Every futures contract that references our natural rubber marks a promise to deliver actual material on a strict timeline. Tire makers schedule production lines around these contracts, not just for cost control but for inventory assurance. Delays or mismatches ripple through the chain, risking lost output or idle machinery. On the other end of the spectrum, glove manufacturers depend on our latex for medical safety and hygiene, not just commodity trading profits.
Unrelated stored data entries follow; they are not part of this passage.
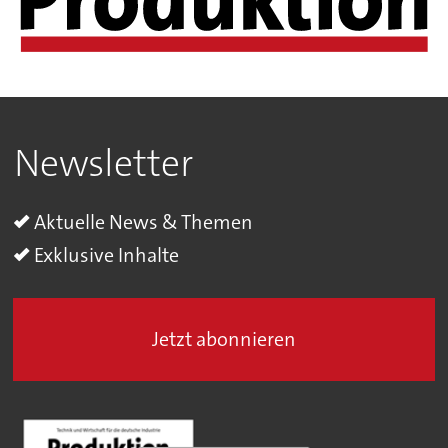
Newsletter
Aktuelle News & Themen
Exklusive Inhalte
Jetzt abonnieren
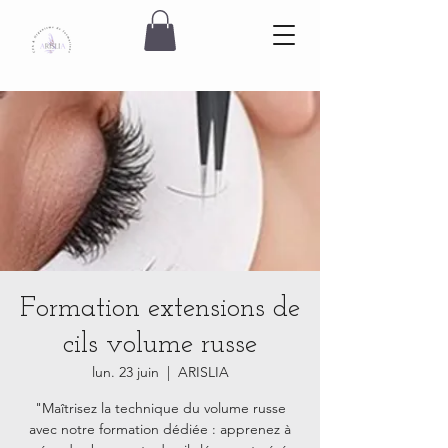
Formation extensions de
cils volume russe
lun. 23 juin
  |  
ARISLIA
"Maîtrisez la technique du volume russe
avec notre formation dédiée : apprenez à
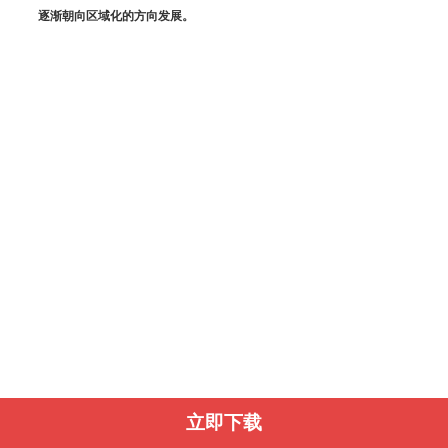
逐渐朝向区域化的方向发展。
立即下载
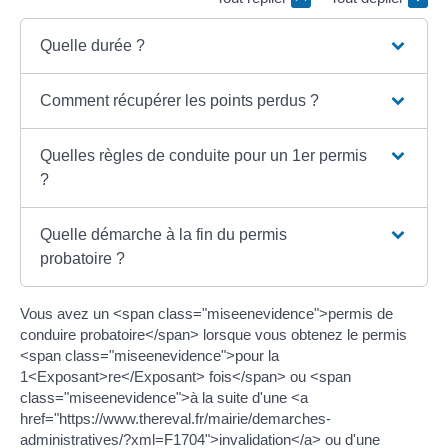
Quelle durée ?
Comment récupérer les points perdus ?
Quelles règles de conduite pour un 1er permis
?
Quelle démarche à la fin du permis
probatoire ?
Vous avez un <span class="miseenevidence">permis de
conduire probatoire</span> lorsque vous obtenez le permis
<span class="miseenevidence">pour la
1<Exposant>re</Exposant> fois</span> ou <span
class="miseenevidence">à la suite d'une <a
href="https://www.thereval.fr/mairie/demarches-
administratives/?xml=F1704">invalidation</a> ou d'une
Natural rubber users watch both end-application performance and upstream risk management. Our futures-backed contracts become internal insurance—not just bets on price but safeguards against missed deadlines, quality lapses, and regulatory non-compliance. Regular buyer audits, full traceability, and direct lines of communication have replaced the handshake deals of the past. Still, trust comes from the product leaving our loading dock and matching its description at destination ports, not from paperwork alone.
As the manufacturer, we see commodity futures not as abstract financial games but as daily scorecards for our performance and the world’s appetite for what we produce. They keep us competitive, honest, and connected to a global network of farmers, processors, and end-users. Each futures price links to seasonality, risk, and our track record of consistency and care.
There’s pride in knowing that behind every price quote or contract code, real people have molded a living resource into industry’s backbone. Our commitment remains: to grow, process, and deliver natural rubber against every futures contract, building relationships that outlast every market cycle. Years of experience show us that futures thrive when rooted in genuine production and transparent trade. That’s how we measure success, bale by bale, contract by contract, day after day.